Christ is born in the City of David — Part 1

Luke 2:1-20

As child I heard someone say that the greatest event in history was the coming of Jesus Christ into this world.  This I doubted. Other events seems more significant to me: World War 2, the moon landing, the invention of ice cream, but I now see the great force of that claim about Jesus.

Many important happenings in history have altered the circumstances of human life, but really, there are only two great events in human history that made any change to the human condition.

The first was when Adam disobeyed God in the beginning of time; his disobedience shattered the right standing we had with God and condemned us all to sin and death. We had begun as God’s friends, but we declared war on our Creator; we became his fixed enemies. And, having no peace with God, we have no real peace at all.

The second great event – the greatest event — was the life of Jesus. Only his life, and death and rising again reversed the cycle of sin and death. In the coming of Jesus into this world, God declared peace and gave peace to sinful human beings.

Versus 1-7

Luke places the birth of Jesus in time and space – a real event in real history.  This is of great importance, because there are some people who express their dislike of God by pretending that there was no Jesus Christ – that he was never born, and the things recorded in the Bible never happened. This is a statement of faith that is contrary to fact.

▶ Stored data

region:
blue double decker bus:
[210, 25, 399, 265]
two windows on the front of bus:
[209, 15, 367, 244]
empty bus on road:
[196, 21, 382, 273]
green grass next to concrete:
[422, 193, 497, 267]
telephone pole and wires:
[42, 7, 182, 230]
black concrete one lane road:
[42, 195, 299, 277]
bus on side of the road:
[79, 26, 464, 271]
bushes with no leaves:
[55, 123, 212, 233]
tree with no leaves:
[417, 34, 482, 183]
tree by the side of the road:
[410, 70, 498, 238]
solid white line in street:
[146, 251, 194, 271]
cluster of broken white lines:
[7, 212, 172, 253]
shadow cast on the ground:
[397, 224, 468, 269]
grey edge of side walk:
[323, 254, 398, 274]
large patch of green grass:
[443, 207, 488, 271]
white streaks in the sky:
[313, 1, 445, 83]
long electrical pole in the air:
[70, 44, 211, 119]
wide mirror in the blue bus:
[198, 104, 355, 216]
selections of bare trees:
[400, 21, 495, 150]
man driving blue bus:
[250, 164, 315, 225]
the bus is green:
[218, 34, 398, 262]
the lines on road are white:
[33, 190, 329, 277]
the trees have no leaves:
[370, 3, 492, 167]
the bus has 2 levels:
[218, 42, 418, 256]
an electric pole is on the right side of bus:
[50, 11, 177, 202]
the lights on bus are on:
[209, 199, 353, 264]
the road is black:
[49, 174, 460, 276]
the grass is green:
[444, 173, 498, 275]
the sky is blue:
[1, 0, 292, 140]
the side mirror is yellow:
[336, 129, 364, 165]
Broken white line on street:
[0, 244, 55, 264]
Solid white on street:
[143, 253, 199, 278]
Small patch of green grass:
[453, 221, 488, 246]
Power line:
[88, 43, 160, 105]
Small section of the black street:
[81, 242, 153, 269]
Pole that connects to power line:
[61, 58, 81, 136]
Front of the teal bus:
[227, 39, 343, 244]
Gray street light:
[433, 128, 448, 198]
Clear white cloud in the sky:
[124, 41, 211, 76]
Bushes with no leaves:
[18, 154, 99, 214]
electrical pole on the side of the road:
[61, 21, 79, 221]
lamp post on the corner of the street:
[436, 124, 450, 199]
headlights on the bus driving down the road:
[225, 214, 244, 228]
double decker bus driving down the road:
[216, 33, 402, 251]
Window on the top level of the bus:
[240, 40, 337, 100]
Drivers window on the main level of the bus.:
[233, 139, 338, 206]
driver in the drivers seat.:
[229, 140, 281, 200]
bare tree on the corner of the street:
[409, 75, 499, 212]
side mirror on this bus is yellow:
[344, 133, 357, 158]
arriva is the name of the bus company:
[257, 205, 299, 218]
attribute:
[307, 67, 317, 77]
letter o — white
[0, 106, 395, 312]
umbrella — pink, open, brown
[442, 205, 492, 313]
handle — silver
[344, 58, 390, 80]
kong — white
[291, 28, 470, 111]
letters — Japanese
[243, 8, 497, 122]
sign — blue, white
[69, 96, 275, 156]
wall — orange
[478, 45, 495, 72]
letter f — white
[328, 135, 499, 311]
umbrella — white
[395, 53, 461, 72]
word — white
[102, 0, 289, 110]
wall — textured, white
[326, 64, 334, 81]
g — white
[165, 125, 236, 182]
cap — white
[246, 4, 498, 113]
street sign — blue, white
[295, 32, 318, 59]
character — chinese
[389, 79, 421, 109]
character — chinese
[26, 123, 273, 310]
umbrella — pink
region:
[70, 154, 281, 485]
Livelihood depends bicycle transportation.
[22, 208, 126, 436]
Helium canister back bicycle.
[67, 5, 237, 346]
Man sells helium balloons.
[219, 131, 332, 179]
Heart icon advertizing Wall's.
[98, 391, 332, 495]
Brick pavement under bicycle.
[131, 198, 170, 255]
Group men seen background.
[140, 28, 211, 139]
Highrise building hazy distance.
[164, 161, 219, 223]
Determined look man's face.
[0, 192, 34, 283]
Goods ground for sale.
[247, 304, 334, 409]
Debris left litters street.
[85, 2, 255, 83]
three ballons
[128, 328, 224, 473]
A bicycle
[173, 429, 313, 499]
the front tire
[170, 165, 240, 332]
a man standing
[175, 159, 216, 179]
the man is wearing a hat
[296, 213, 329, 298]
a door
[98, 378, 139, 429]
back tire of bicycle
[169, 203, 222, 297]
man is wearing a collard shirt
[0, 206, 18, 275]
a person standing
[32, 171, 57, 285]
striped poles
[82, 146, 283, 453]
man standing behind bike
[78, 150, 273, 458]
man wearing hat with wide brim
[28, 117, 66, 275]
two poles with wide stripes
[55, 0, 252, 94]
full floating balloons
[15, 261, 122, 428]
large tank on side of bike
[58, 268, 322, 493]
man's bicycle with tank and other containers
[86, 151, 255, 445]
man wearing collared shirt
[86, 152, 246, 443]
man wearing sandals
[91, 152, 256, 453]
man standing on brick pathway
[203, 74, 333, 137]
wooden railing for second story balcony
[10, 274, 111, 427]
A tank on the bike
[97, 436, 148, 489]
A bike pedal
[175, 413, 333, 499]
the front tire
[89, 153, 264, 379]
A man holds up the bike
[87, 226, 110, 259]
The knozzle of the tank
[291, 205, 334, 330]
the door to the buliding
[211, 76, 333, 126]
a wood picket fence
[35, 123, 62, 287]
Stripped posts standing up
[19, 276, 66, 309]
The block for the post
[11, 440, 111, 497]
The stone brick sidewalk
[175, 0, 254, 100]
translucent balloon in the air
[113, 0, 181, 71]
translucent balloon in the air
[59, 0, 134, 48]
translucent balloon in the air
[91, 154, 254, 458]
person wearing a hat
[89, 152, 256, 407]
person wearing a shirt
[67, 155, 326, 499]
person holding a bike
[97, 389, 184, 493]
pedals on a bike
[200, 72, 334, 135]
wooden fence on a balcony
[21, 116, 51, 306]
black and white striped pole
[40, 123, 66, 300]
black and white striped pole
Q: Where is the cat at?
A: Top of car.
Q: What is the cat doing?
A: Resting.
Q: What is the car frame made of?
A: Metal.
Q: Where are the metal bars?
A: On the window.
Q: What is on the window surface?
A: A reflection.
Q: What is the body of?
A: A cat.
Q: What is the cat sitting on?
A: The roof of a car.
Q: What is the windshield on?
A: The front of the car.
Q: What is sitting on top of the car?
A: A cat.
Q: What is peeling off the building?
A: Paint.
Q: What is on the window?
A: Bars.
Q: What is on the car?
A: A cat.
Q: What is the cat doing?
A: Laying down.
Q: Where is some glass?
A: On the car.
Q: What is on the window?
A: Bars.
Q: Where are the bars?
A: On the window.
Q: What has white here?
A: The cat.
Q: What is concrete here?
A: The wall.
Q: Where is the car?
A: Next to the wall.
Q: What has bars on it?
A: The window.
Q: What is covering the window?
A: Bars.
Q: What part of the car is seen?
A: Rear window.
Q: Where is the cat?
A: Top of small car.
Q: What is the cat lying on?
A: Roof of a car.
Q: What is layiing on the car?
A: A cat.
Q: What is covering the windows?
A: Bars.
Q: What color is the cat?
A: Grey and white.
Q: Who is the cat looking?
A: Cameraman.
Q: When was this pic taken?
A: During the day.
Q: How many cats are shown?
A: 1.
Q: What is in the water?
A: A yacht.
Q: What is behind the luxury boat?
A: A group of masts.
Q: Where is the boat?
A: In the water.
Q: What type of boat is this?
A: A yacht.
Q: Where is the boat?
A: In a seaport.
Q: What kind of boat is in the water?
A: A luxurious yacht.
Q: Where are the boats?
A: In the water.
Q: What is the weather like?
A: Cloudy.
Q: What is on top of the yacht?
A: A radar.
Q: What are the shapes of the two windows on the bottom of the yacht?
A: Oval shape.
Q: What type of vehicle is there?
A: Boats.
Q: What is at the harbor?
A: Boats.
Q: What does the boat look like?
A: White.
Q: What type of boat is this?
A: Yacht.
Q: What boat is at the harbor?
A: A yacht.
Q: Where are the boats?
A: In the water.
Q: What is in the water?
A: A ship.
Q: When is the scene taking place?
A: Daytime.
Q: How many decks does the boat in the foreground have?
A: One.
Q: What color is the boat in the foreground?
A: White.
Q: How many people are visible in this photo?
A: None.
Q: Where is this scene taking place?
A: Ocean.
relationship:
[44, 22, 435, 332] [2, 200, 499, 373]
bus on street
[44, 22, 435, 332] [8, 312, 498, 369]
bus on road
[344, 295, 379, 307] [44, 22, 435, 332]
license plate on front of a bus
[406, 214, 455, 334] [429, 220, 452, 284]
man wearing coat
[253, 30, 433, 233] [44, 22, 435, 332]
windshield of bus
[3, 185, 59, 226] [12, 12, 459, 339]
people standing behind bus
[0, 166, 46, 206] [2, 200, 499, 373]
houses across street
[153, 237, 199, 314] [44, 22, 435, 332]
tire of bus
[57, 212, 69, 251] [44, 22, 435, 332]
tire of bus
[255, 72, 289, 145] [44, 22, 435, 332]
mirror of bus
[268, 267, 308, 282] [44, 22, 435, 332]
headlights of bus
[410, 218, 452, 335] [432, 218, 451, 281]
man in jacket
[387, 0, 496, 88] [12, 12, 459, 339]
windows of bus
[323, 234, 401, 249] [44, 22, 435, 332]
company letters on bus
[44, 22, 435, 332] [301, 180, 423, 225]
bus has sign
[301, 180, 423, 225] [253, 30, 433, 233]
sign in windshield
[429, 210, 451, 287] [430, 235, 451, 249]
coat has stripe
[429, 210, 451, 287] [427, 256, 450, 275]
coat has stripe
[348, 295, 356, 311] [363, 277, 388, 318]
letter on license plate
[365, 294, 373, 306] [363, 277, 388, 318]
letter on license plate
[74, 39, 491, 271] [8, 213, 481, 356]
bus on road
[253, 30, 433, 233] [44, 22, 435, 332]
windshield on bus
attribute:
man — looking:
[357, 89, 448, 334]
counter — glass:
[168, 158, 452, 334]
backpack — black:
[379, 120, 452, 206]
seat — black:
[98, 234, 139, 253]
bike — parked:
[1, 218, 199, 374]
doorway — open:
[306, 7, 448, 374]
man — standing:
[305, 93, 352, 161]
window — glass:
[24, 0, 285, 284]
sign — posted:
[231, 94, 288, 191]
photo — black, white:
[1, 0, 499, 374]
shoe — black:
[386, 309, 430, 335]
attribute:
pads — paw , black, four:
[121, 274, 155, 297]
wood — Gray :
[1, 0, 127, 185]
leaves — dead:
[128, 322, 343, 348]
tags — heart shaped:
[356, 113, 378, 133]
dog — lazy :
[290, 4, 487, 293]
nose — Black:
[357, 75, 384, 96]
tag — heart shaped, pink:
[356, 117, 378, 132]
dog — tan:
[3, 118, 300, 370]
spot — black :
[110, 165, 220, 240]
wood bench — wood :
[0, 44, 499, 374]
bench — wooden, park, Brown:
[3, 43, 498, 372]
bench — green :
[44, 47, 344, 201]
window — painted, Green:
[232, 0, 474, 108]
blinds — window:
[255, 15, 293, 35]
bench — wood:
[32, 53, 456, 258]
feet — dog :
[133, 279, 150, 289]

▶ Explore the material
1. Answer these questions from the sermon on Luke 2:
(a) Which events seemed more significant than the coming of Jesus Christ when the speaker was a child?
(b) What does the sermon name as the first of the two great events that changed the human condition?
(c) What, according to the sermon, reversed the cycle of sin and death?
2. In one to three sentences, explain why the sermon on Luke 2 considers it important that Luke places the birth of Jesus in time and space.
3. Carry on the sermon on Luke 2 from its final sentence.
The listing comes from a separate source.

▶ Your written answers
1.
(a) World War 2, the moon landing and the invention of ice cream.
(b) Adam's disobedience to God in the beginning of time.
(c) The life, death and rising again of Jesus.

2. Luke presents the birth as a real event in real history. This matters because some people express their dislike of God by claiming that Jesus Christ was never born and that the events recorded in the Bible never happened. The sermon calls that claim a statement of faith that is contrary to fact.

3.
Other religious people claim that the reality of the events in the Bible is not important. These people say that the stories of the Bible have spiritual meaning whether they really happened or not – the Bible, they say, gives cheering stories that provide fine examples for us to follow. This is simply nonsense.  Just think about the things recorded in the Bible and you will see that the good we humans cannot do, and the evil we do all too readily – the Bible is a book, of all books, that shows we need rescuing.

Clearly Luke presents the coming of a real Saviour. A  real Saviour is what we need.  Luke sets the “when” of the Saviour’s coming in time and space – in real history.

Caesar Augustus ruled the Roman Empire for about 45 years, from 31 BC to AD 14. He was the first Emperor, and Augustus set about changing the circumstances of life. One thing he did was to bring administrative order to his new Empire. This involved registering subject people for taxation. This is what Luke is telling us in verse 1.  It was during this period that Christ came into the world.

Luke gives further information. It was the census related in some way to Quirinius, a Roman Governor who had much to do with the province of Syria. Some Bible scholars and historians have claimed that this verse shows that Luke got his facts wrong, because NO ancient source (besides Luke) says that Quirinius was governor of Syria at the time of Jesus’ birth – but this is too narrow a view of the historical situation.

You see John the Baptist and Jesus were both born, according the gospels of Matthew and Luke, before King Herod the Great died. That king died sometime in the period 4 BC to 1 BC (his death is dated between a lunar Eclipse and the Passover of a particular year). Quirinius is known to have been governor of Syria in 6 AD when a taxing was carried out in Judea to violent local reaction, but – here’s the good bit – there is no record (outside the Bible, perhaps) as to who was the governor of Syria between 4 BC and 1 BC.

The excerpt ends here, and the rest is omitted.